ПИСЬМО В ОБЩЕСТВО ЛЮБИТЕЛЕЙ РОССИЙСКОЙ СЛОВЕСНОСТИ [13]

{* Во время печатания этого письма Г. И. Успенского мы получили от последнего небольшое дополнение, которое и помещаем в примечании по его желанию:

"Около 24 июля и особенно около 14 ноября прошлого года и в промежутке времени между этими числами, также и после 14 ноября, до настоящего времени, я получил с разных концов России много самых сочувственных мне писем и телеграмм за подписью более двух тысяч лиц разного звания и общественного положения. Я положительно не нахожу слов, чтобы не только достойно отблагодарить моих читателей за такое неожиданное ко мне внимание, но и сам не могу еще разобраться в многосложности пережитых мною за это время впечатлений. Ответ моим читателям я дам подробный и искренний тогда, когда буду в состоянии это сделать. Теперь же я могу сказать только одно: моя благодарность так же неизгладима в моем сердце, как неизгладимо пережитое мною впечатление. Г. У.". (Примеч. ред. журнала "Русская мысль"). }

Два с половиною месяца тому назад я имел честь получить уведомление от Общества любителей российской словесности об избрании им меня своим почетным членом.

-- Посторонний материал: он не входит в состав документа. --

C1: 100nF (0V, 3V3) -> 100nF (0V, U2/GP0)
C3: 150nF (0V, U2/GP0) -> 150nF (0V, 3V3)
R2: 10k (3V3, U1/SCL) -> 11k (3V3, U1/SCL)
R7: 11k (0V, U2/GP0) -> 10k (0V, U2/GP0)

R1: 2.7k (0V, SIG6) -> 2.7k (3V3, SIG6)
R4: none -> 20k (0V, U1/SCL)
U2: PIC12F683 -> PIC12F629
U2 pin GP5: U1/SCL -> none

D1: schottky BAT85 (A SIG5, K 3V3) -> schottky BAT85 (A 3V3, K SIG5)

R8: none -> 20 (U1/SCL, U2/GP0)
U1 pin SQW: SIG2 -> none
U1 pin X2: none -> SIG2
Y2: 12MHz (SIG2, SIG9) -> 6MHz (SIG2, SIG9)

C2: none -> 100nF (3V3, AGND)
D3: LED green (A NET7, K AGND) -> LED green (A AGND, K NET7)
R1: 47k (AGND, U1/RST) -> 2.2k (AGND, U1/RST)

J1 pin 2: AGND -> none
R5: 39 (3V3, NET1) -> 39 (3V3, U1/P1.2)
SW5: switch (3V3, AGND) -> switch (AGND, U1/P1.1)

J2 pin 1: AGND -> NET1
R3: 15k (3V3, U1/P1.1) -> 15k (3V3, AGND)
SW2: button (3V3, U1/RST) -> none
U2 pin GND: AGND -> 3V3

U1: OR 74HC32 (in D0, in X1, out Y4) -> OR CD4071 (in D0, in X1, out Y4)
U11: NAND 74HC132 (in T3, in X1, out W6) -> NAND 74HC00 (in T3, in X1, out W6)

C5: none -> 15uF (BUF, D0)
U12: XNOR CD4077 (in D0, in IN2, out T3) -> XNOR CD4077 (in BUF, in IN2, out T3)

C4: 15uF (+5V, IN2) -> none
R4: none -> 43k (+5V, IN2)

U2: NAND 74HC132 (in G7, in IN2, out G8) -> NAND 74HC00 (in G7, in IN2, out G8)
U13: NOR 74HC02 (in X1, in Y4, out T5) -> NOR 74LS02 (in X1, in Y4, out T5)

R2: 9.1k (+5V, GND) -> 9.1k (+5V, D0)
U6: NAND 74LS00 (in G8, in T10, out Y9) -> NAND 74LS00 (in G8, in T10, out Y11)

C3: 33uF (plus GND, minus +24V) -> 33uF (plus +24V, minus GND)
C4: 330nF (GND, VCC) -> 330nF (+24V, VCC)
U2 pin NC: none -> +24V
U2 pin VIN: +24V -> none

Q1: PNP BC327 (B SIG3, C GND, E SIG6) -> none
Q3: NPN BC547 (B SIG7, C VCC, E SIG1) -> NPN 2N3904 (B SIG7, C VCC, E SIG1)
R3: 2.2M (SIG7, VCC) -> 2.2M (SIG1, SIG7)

Высокая честь, которой удостоило меня почтенное Общество, была для меня так неожиданна, велика и во всех отношениях многозначительна, что я не решился тотчас же отвечать на это извещение. Я чувствовал, что при обычном недосуге, а главное, повторяю, именно вследствие неожиданности и многосложности полученного мною впечатления, моя торопливая благодарность могла быть высказана тогда только в самых официальных выражениях, а я этого никак не желал.

Мне хотелось поблагодарить почтенное Общество таким образом, чтобы оно могло видеть, как именно понимаю я сделанную им мне великую честь, и могло бы убедиться, что моя глубокая благодарность имеет существенные и важные для меня основания.

На выполнение этого желания требовалось некоторое время и несколько спокойных часов, и вот почему я предпочел аккуратность отправки официальной благодарности — благодарности хотя и запоздалой, но искренно и тщательно обдуманной.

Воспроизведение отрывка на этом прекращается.